INSTRUCTION:
Rewrite the records below, changing every "point" to "marker" and leaving the rest as it is. Omit the pictures from your version.

INFORMATION SHOWN:
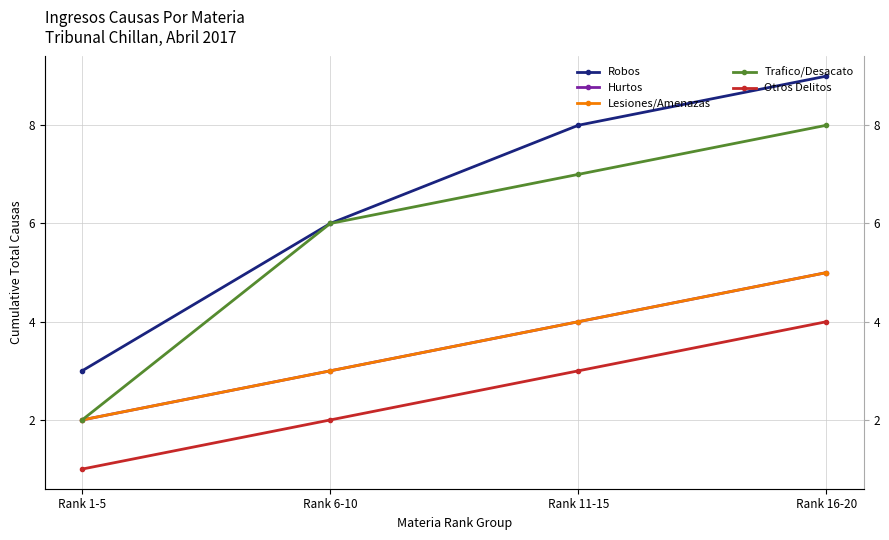

What is the label of the 1st point from the right?

Rank 16-20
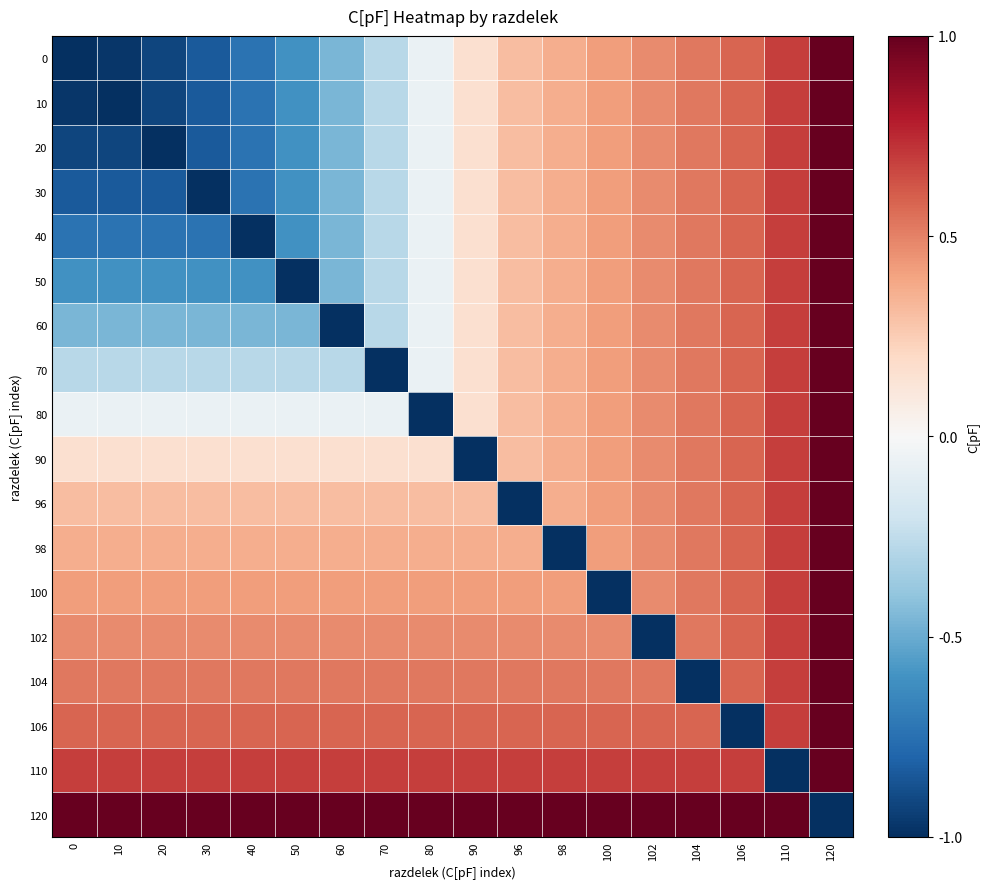

Reading left to right, list all the values displayed in this chart.

0: 0=-1.0	10=-1.0	20=-0.9	30=-0.8	40=-0.7	50=-0.6	60=-0.5	70=-0.3	80=-0.1	90=0.2	96=0.3	98=0.4	100=0.4	102=0.5	104=0.5	106=0.6	110=0.7	120=1.0
10: 0=-1.0	10=-1.0	20=-0.9	30=-0.8	40=-0.7	50=-0.6	60=-0.5	70=-0.3	80=-0.1	90=0.2	96=0.3	98=0.4	100=0.4	102=0.5	104=0.5	106=0.6	110=0.7	120=1.0
20: 0=-0.9	10=-0.9	20=-1.0	30=-0.8	40=-0.7	50=-0.6	60=-0.5	70=-0.3	80=-0.1	90=0.2	96=0.3	98=0.4	100=0.4	102=0.5	104=0.5	106=0.6	110=0.7	120=1.0
30: 0=-0.8	10=-0.8	20=-0.8	30=-1.0	40=-0.7	50=-0.6	60=-0.5	70=-0.3	80=-0.1	90=0.2	96=0.3	98=0.4	100=0.4	102=0.5	104=0.5	106=0.6	110=0.7	120=1.0
40: 0=-0.7	10=-0.7	20=-0.7	30=-0.7	40=-1.0	50=-0.6	60=-0.5	70=-0.3	80=-0.1	90=0.2	96=0.3	98=0.4	100=0.4	102=0.5	104=0.5	106=0.6	110=0.7	120=1.0
50: 0=-0.6	10=-0.6	20=-0.6	30=-0.6	40=-0.6	50=-1.0	60=-0.5	70=-0.3	80=-0.1	90=0.2	96=0.3	98=0.4	100=0.4	102=0.5	104=0.5	106=0.6	110=0.7	120=1.0
60: 0=-0.5	10=-0.5	20=-0.5	30=-0.5	40=-0.5	50=-0.5	60=-1.0	70=-0.3	80=-0.1	90=0.2	96=0.3	98=0.4	100=0.4	102=0.5	104=0.5	106=0.6	110=0.7	120=1.0
70: 0=-0.3	10=-0.3	20=-0.3	30=-0.3	40=-0.3	50=-0.3	60=-0.3	70=-1.0	80=-0.1	90=0.2	96=0.3	98=0.4	100=0.4	102=0.5	104=0.5	106=0.6	110=0.7	120=1.0
80: 0=-0.1	10=-0.1	20=-0.1	30=-0.1	40=-0.1	50=-0.1	60=-0.1	70=-0.1	80=-1.0	90=0.2	96=0.3	98=0.4	100=0.4	102=0.5	104=0.5	106=0.6	110=0.7	120=1.0
90: 0=0.2	10=0.2	20=0.2	30=0.2	40=0.2	50=0.2	60=0.2	70=0.2	80=0.2	90=-1.0	96=0.3	98=0.4	100=0.4	102=0.5	104=0.5	106=0.6	110=0.7	120=1.0
96: 0=0.3	10=0.3	20=0.3	30=0.3	40=0.3	50=0.3	60=0.3	70=0.3	80=0.3	90=0.3	96=-1.0	98=0.4	100=0.4	102=0.5	104=0.5	106=0.6	110=0.7	120=1.0
98: 0=0.4	10=0.4	20=0.4	30=0.4	40=0.4	50=0.4	60=0.4	70=0.4	80=0.4	90=0.4	96=0.4	98=-1.0	100=0.4	102=0.5	104=0.5	106=0.6	110=0.7	120=1.0
100: 0=0.4	10=0.4	20=0.4	30=0.4	40=0.4	50=0.4	60=0.4	70=0.4	80=0.4	90=0.4	96=0.4	98=0.4	100=-1.0	102=0.5	104=0.5	106=0.6	110=0.7	120=1.0
102: 0=0.5	10=0.5	20=0.5	30=0.5	40=0.5	50=0.5	60=0.5	70=0.5	80=0.5	90=0.5	96=0.5	98=0.5	100=0.5	102=-1.0	104=0.5	106=0.6	110=0.7	120=1.0
104: 0=0.5	10=0.5	20=0.5	30=0.5	40=0.5	50=0.5	60=0.5	70=0.5	80=0.5	90=0.5	96=0.5	98=0.5	100=0.5	102=0.5	104=-1.0	106=0.6	110=0.7	120=1.0
106: 0=0.6	10=0.6	20=0.6	30=0.6	40=0.6	50=0.6	60=0.6	70=0.6	80=0.6	90=0.6	96=0.6	98=0.6	100=0.6	102=0.6	104=0.6	106=-1.0	110=0.7	120=1.0
110: 0=0.7	10=0.7	20=0.7	30=0.7	40=0.7	50=0.7	60=0.7	70=0.7	80=0.7	90=0.7	96=0.7	98=0.7	100=0.7	102=0.7	104=0.7	106=0.7	110=-1.0	120=1.0
120: 0=1.0	10=1.0	20=1.0	30=1.0	40=1.0	50=1.0	60=1.0	70=1.0	80=1.0	90=1.0	96=1.0	98=1.0	100=1.0	102=1.0	104=1.0	106=1.0	110=1.0	120=-1.0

ANSWER TO THIS TASK:
What is the label of the 1st marker from the right?

Rank 16-20

Reading left to right, list all the values displayed in this chart.

0: 0=-1.0	10=-1.0	20=-0.9	30=-0.8	40=-0.7	50=-0.6	60=-0.5	70=-0.3	80=-0.1	90=0.2	96=0.3	98=0.4	100=0.4	102=0.5	104=0.5	106=0.6	110=0.7	120=1.0
10: 0=-1.0	10=-1.0	20=-0.9	30=-0.8	40=-0.7	50=-0.6	60=-0.5	70=-0.3	80=-0.1	90=0.2	96=0.3	98=0.4	100=0.4	102=0.5	104=0.5	106=0.6	110=0.7	120=1.0
20: 0=-0.9	10=-0.9	20=-1.0	30=-0.8	40=-0.7	50=-0.6	60=-0.5	70=-0.3	80=-0.1	90=0.2	96=0.3	98=0.4	100=0.4	102=0.5	104=0.5	106=0.6	110=0.7	120=1.0
30: 0=-0.8	10=-0.8	20=-0.8	30=-1.0	40=-0.7	50=-0.6	60=-0.5	70=-0.3	80=-0.1	90=0.2	96=0.3	98=0.4	100=0.4	102=0.5	104=0.5	106=0.6	110=0.7	120=1.0
40: 0=-0.7	10=-0.7	20=-0.7	30=-0.7	40=-1.0	50=-0.6	60=-0.5	70=-0.3	80=-0.1	90=0.2	96=0.3	98=0.4	100=0.4	102=0.5	104=0.5	106=0.6	110=0.7	120=1.0
50: 0=-0.6	10=-0.6	20=-0.6	30=-0.6	40=-0.6	50=-1.0	60=-0.5	70=-0.3	80=-0.1	90=0.2	96=0.3	98=0.4	100=0.4	102=0.5	104=0.5	106=0.6	110=0.7	120=1.0
60: 0=-0.5	10=-0.5	20=-0.5	30=-0.5	40=-0.5	50=-0.5	60=-1.0	70=-0.3	80=-0.1	90=0.2	96=0.3	98=0.4	100=0.4	102=0.5	104=0.5	106=0.6	110=0.7	120=1.0
70: 0=-0.3	10=-0.3	20=-0.3	30=-0.3	40=-0.3	50=-0.3	60=-0.3	70=-1.0	80=-0.1	90=0.2	96=0.3	98=0.4	100=0.4	102=0.5	104=0.5	106=0.6	110=0.7	120=1.0
80: 0=-0.1	10=-0.1	20=-0.1	30=-0.1	40=-0.1	50=-0.1	60=-0.1	70=-0.1	80=-1.0	90=0.2	96=0.3	98=0.4	100=0.4	102=0.5	104=0.5	106=0.6	110=0.7	120=1.0
90: 0=0.2	10=0.2	20=0.2	30=0.2	40=0.2	50=0.2	60=0.2	70=0.2	80=0.2	90=-1.0	96=0.3	98=0.4	100=0.4	102=0.5	104=0.5	106=0.6	110=0.7	120=1.0
96: 0=0.3	10=0.3	20=0.3	30=0.3	40=0.3	50=0.3	60=0.3	70=0.3	80=0.3	90=0.3	96=-1.0	98=0.4	100=0.4	102=0.5	104=0.5	106=0.6	110=0.7	120=1.0
98: 0=0.4	10=0.4	20=0.4	30=0.4	40=0.4	50=0.4	60=0.4	70=0.4	80=0.4	90=0.4	96=0.4	98=-1.0	100=0.4	102=0.5	104=0.5	106=0.6	110=0.7	120=1.0
100: 0=0.4	10=0.4	20=0.4	30=0.4	40=0.4	50=0.4	60=0.4	70=0.4	80=0.4	90=0.4	96=0.4	98=0.4	100=-1.0	102=0.5	104=0.5	106=0.6	110=0.7	120=1.0
102: 0=0.5	10=0.5	20=0.5	30=0.5	40=0.5	50=0.5	60=0.5	70=0.5	80=0.5	90=0.5	96=0.5	98=0.5	100=0.5	102=-1.0	104=0.5	106=0.6	110=0.7	120=1.0
104: 0=0.5	10=0.5	20=0.5	30=0.5	40=0.5	50=0.5	60=0.5	70=0.5	80=0.5	90=0.5	96=0.5	98=0.5	100=0.5	102=0.5	104=-1.0	106=0.6	110=0.7	120=1.0
106: 0=0.6	10=0.6	20=0.6	30=0.6	40=0.6	50=0.6	60=0.6	70=0.6	80=0.6	90=0.6	96=0.6	98=0.6	100=0.6	102=0.6	104=0.6	106=-1.0	110=0.7	120=1.0
110: 0=0.7	10=0.7	20=0.7	30=0.7	40=0.7	50=0.7	60=0.7	70=0.7	80=0.7	90=0.7	96=0.7	98=0.7	100=0.7	102=0.7	104=0.7	106=0.7	110=-1.0	120=1.0
120: 0=1.0	10=1.0	20=1.0	30=1.0	40=1.0	50=1.0	60=1.0	70=1.0	80=1.0	90=1.0	96=1.0	98=1.0	100=1.0	102=1.0	104=1.0	106=1.0	110=1.0	120=-1.0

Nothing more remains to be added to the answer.